3. The apparatus according to claim 2, wherein the floor insulation and the exterior wall insulation overlap one another along an entire circumference of the cell stack, the overlapping area having a predefined length.

4. The apparatus according to claim 3, wherein the predefined length is at least 7 mm.

5. The apparatus according to claim 2, wherein the floor insulation extends over an entire underside of the cell stack.

6. The apparatus according to claim 1, wherein: each storage cell housing has a storage cell housing insulation extending in a ring or sleeve manner around the storage cell housing, andthe storage cell insulation extends, in each case, from an area of the storage cell housing close to an underside of the storage cell housing into an area of the storage cell housing close to a top side of the storage cell housing.

7. The apparatus according to claim 2, wherein the floor insulation is folded in a labyrinth-type matter with the exterior wall insulation.

8. The apparatus according to claim 1, wherein the exterior wall insulation is a sprayed insulating component of a plastic material.

9. The apparatus according to claim 8, wherein the exterior wall insulation has a wall thickness ranging approximately between 0.3 mm and 1.5 mm.

10. The apparatus according to claim 1, wherein the exterior wall insulation has a wall thickness ranging approximately between 0.3 mm and 1.5 mm.
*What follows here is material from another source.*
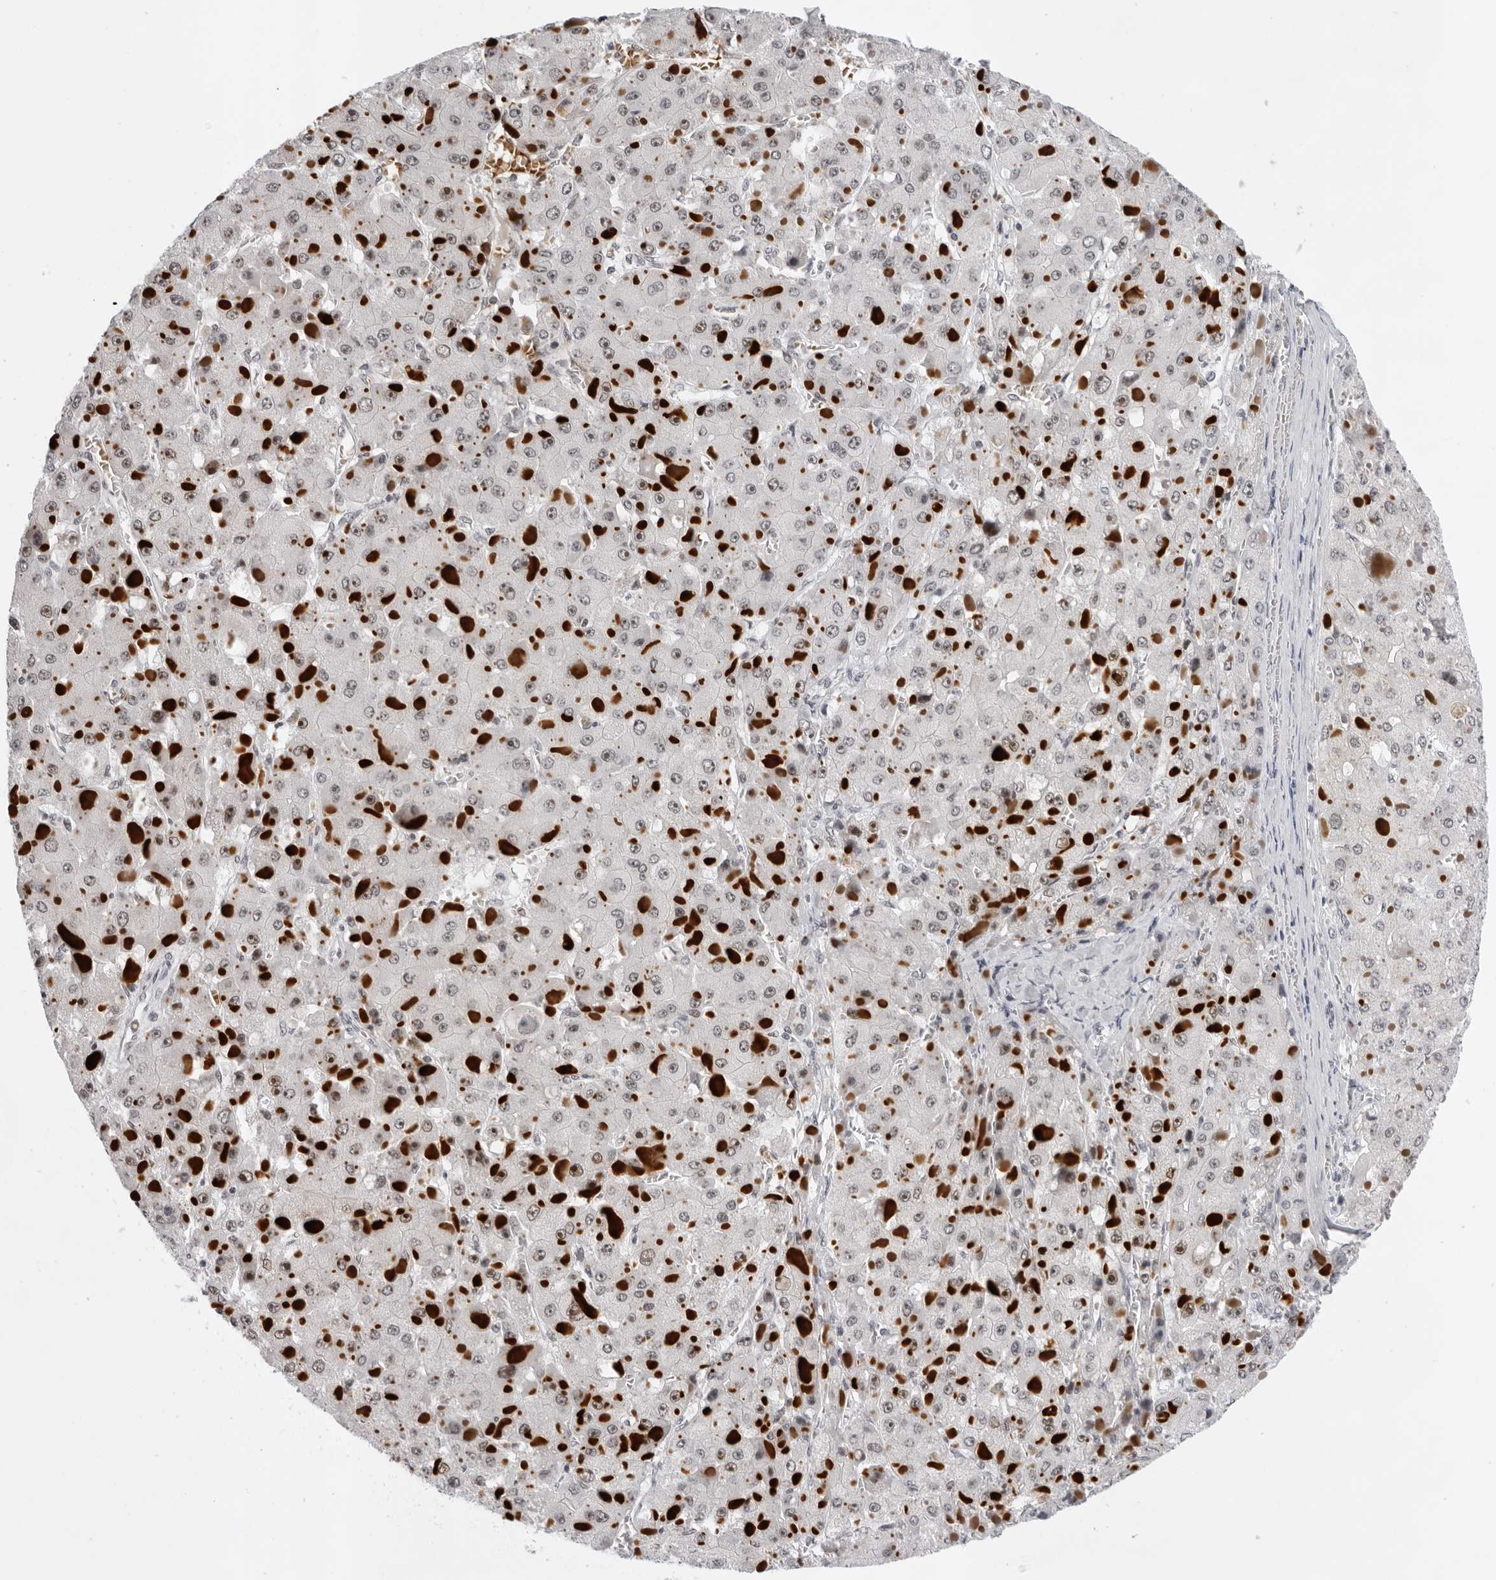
{"staining": {"intensity": "weak", "quantity": "25%-75%", "location": "nuclear"}, "tissue": "liver cancer", "cell_type": "Tumor cells", "image_type": "cancer", "snomed": [{"axis": "morphology", "description": "Carcinoma, Hepatocellular, NOS"}, {"axis": "topography", "description": "Liver"}], "caption": "Liver cancer stained with a brown dye shows weak nuclear positive staining in approximately 25%-75% of tumor cells.", "gene": "USP1", "patient": {"sex": "female", "age": 73}}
11. The apparatus according to claim 2, wherein the floor insulation has a thickness of less than 300 micrometers.

12. The apparatus according to claim 2, wherein the floor insulation has a thickness of less than 100 micrometers.

13. The apparatus according to claim 9, wherein the floor insulation has a thickness of less than 100 micrometers.

14. The apparatus according to claim 2, further comprising: a glued connection of the floor insulation onto the heat-conducting element.

15. The apparatus according to claim 2, further comprising a glued connection of the undersides of the storage cell housings to the floor insulation.

16. The apparatus according to claim 14, further comprising a glued connection of the undersides of the storage cell housings to the floor insulation.

17. The apparatus according to claim 2, further comprising: a cooler operatively configured to withdraw heat from the heat-conducting element.

18. The apparatus according to claim 2, further comprising: a storage housing in which the apparatus is arranged;a cooler operatively arranged either between a housing floor of the storage housing and the heat-conducting element or integrated in the housing floor of the storage housing.

19. The apparatus according to claim 1, wherein the storage cell housings have a cuboid shape.

20. The apparatus according to claim 1, wherein the storage cell housings have a circular-cylindrical shape.